LA CHRONIQUE DE JOSEPH THOUVENEL - "Un grand médecin est d'abord un guérisseur qui d'autre part a appris la médecine" affirmait Maurice Druon. Boutade ou réalité ? Sans conteste réalité.
L'étymologie du mot médecin nous le confirme, né au XIVème siècle de l'ancien verbe « médeciner », qui signifie soigner, c'est-à-dire « s'occuper de ». Comment s'occuper d'une personne sans s'y intéresser, sans bienveillance et humanité? Avant la technique, il y a ou il devrait y avoir l'humanité vis-à-vis du souffrant.
La première justification de la médecine, le premier devoir du praticien est d'accueillir, sauvegarder, accompagner la vie de la conception jusqu'à sa fin naturelle. Ce n'est pas exercer un métier comme les autres que de prendre soin du corps et de l'esprit de ses semblables. C'est plonger au cœur du mystère de la vie et de la mort, de la souffrance et de la joie, de la force et de la faiblesse.
Il importe qu'ils prennent conscience qu'ils sont les auxiliaires de la création et non les plombiers de notre carcasse
Les professionnels de santé sont les gardiens de cette chose étrange et mystérieuse appelée la vie. Il importe qu'ils prennent conscience qu'ils sont les auxiliaires de la création et non les plombiers de notre carcasse. Il n'est de bon médecin sans éthique, il n'est de bonne politique sanitaire sans morale, celle qui fait distinguer le bien du mal, l'eugénisme du soin génétique, le chemin de la vie, de la route de la mort.

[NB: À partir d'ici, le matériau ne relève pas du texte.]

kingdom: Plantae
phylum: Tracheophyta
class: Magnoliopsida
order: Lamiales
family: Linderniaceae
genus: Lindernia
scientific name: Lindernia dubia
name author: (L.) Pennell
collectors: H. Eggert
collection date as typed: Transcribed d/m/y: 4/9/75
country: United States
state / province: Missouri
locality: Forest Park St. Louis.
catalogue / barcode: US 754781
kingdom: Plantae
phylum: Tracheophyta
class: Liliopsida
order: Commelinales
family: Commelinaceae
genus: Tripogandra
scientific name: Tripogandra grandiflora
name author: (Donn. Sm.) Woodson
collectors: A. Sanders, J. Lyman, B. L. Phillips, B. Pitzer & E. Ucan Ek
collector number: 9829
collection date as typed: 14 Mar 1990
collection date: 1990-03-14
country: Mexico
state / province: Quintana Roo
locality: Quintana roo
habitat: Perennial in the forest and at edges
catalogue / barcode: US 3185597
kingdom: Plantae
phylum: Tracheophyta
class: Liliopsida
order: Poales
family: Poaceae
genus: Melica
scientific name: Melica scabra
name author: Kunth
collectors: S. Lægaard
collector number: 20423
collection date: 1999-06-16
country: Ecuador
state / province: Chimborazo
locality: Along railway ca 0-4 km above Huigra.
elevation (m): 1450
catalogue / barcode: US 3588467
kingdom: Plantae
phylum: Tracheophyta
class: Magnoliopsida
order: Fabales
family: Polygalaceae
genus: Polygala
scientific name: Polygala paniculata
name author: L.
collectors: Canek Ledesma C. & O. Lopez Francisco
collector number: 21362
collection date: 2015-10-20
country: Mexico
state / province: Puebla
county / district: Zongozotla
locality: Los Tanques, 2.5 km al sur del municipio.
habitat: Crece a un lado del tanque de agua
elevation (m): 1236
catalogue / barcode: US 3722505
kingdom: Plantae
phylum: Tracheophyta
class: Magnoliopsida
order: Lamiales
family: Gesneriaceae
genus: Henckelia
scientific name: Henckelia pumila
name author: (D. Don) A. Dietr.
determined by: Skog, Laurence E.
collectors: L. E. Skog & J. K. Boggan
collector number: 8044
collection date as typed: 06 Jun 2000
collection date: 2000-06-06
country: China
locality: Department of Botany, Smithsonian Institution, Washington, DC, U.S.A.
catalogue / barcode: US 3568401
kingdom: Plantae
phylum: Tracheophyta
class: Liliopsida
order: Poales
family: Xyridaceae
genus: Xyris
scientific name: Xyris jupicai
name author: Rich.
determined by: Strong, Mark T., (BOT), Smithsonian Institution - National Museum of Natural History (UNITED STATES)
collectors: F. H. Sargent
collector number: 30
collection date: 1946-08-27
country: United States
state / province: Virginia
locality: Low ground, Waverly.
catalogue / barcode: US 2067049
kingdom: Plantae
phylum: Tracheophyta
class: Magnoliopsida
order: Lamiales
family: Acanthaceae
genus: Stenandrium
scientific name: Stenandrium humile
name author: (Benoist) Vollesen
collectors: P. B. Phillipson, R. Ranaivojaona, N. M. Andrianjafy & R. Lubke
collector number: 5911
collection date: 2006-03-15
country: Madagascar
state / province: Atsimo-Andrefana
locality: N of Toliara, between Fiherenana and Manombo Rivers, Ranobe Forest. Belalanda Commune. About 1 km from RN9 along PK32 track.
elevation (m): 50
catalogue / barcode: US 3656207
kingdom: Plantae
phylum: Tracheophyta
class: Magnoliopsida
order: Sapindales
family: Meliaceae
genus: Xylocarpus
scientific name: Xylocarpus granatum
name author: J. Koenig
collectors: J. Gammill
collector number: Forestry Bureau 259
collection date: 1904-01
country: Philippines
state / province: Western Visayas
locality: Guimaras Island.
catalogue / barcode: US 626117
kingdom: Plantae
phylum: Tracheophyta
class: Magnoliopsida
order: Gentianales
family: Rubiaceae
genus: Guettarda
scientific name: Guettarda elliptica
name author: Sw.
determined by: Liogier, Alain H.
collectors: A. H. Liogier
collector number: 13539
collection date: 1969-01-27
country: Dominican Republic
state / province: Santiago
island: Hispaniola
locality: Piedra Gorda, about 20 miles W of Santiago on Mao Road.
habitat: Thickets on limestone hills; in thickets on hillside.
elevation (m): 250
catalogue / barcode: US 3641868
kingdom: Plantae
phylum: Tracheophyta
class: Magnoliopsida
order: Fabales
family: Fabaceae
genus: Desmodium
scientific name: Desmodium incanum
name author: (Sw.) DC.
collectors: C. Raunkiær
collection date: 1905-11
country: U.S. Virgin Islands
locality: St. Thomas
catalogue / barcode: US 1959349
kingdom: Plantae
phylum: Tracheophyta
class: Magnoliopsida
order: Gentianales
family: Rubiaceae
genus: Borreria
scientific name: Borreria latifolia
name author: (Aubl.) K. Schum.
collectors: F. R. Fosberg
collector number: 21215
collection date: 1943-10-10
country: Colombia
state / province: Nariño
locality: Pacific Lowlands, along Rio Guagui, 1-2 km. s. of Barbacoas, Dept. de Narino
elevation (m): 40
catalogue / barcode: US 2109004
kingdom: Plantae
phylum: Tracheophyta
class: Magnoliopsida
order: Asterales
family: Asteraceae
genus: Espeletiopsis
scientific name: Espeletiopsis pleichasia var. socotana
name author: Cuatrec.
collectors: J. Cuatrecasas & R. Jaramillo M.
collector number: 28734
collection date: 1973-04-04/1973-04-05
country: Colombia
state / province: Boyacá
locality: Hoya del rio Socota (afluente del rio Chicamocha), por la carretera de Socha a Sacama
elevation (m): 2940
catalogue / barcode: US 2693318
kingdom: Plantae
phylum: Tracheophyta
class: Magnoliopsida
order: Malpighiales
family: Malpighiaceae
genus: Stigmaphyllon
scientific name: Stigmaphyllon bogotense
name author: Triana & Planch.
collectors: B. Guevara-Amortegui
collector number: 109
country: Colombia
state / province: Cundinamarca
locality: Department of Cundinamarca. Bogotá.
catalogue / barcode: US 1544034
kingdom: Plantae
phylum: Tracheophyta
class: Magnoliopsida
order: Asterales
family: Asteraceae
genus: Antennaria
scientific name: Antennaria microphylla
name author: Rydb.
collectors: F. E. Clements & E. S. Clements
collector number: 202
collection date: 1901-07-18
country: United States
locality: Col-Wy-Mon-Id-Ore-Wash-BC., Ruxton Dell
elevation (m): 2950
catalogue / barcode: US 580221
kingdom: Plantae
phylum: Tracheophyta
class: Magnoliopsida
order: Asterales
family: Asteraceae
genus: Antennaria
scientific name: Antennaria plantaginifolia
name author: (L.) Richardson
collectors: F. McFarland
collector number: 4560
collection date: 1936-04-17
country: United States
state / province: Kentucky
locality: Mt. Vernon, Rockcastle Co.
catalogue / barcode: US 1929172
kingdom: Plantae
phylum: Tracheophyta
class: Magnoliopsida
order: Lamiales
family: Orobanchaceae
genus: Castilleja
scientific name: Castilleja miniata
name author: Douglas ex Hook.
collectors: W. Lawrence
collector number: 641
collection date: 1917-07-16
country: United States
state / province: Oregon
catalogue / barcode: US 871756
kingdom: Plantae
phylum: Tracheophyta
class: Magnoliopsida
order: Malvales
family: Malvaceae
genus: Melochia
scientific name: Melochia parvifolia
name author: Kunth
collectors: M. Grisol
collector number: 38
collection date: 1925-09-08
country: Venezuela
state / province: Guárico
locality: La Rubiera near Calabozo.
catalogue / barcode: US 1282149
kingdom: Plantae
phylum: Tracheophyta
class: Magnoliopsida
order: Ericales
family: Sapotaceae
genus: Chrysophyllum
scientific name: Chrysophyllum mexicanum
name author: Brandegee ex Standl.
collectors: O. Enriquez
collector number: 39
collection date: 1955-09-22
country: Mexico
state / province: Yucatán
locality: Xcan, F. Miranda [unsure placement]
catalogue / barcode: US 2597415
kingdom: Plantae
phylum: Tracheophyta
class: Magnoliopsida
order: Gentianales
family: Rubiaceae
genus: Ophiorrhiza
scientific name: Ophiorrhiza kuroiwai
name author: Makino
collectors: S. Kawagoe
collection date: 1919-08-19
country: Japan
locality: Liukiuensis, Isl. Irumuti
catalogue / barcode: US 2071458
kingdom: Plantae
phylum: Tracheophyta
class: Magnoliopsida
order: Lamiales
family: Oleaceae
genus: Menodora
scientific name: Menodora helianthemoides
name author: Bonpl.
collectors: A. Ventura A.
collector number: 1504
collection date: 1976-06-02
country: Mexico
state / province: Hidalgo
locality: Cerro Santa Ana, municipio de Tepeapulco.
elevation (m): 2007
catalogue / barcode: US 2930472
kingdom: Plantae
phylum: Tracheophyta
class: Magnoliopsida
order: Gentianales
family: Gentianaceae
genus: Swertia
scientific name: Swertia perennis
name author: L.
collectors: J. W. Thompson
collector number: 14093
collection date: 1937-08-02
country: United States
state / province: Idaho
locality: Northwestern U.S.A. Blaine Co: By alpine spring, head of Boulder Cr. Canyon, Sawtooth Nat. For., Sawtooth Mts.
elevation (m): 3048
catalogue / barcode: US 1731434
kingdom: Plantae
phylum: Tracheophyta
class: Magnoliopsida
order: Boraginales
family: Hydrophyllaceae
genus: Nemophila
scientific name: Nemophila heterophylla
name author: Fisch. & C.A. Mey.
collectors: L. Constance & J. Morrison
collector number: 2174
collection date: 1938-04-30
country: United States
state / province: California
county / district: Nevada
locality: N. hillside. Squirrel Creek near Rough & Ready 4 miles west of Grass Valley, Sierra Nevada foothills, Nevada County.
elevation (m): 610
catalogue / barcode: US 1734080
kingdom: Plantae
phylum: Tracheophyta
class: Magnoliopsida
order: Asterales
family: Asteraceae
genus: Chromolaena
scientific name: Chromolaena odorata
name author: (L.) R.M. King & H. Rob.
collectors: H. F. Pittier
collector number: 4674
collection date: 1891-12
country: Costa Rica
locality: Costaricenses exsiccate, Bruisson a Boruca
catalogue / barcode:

Le grand basculement de la médecine française a sans doute eu lieu de façon imperceptible, mais effective quand dans la formation des médecins « les humanités » ont été mises en retrait pour se focaliser sur les mathématiques et la technique. Non pas que ceux-ci ne soient nécessaires, mais ils sont l'utile complément du guérisseur, c'est-à-dire de celui qui protège. Restreindre cette dimension humaine, c'est ouvrir la porte au règne de la gestion comptable, du tableau Excel, des statistiques sans âme et du dieu Hammon.
Si veiller à ne pas dilapider l'argent public et chiffrer les coûts sont nécessaires, il est au préalable indispensable de respecter le texte et l'esprit du serment d'Hippocrate « être fidèle aux lois de l'honneur et de la probité », « respecter toutes les personnes, leur autonomie et leur volonté ».
Que penser de cette société qui dans les divagations de la période covid, alla jusqu'à interdire aux familles d'accompagner leurs proches dans leurs derniers instants terrestres ! Où était le respect des personnes et de leur volonté, dans la fidélité aux lois de l'honneur ? Cruelle démonstration d'une médecine plus gérée par d'inquiétants bureaucrates, « que par ceux qui se doivent de diriger le régime des malades à leur avantage, suivant leur force et leur jugement s'abstenant de tout mal et de toute injustice », pour reprendre le texte d'origine du serment d'Hippocrate.
Et pourtant qu'elle peut être belle notre médecine, née de l'enseignement chrétien. Accueillir les humbles, miséricordieux envers les affligés, c'est ce souffle qui inspira la création des ordres hospitaliers et des premiers hôpitaux qui firent la réputation de notre pays. Puissions-nous retrouver ce souffle.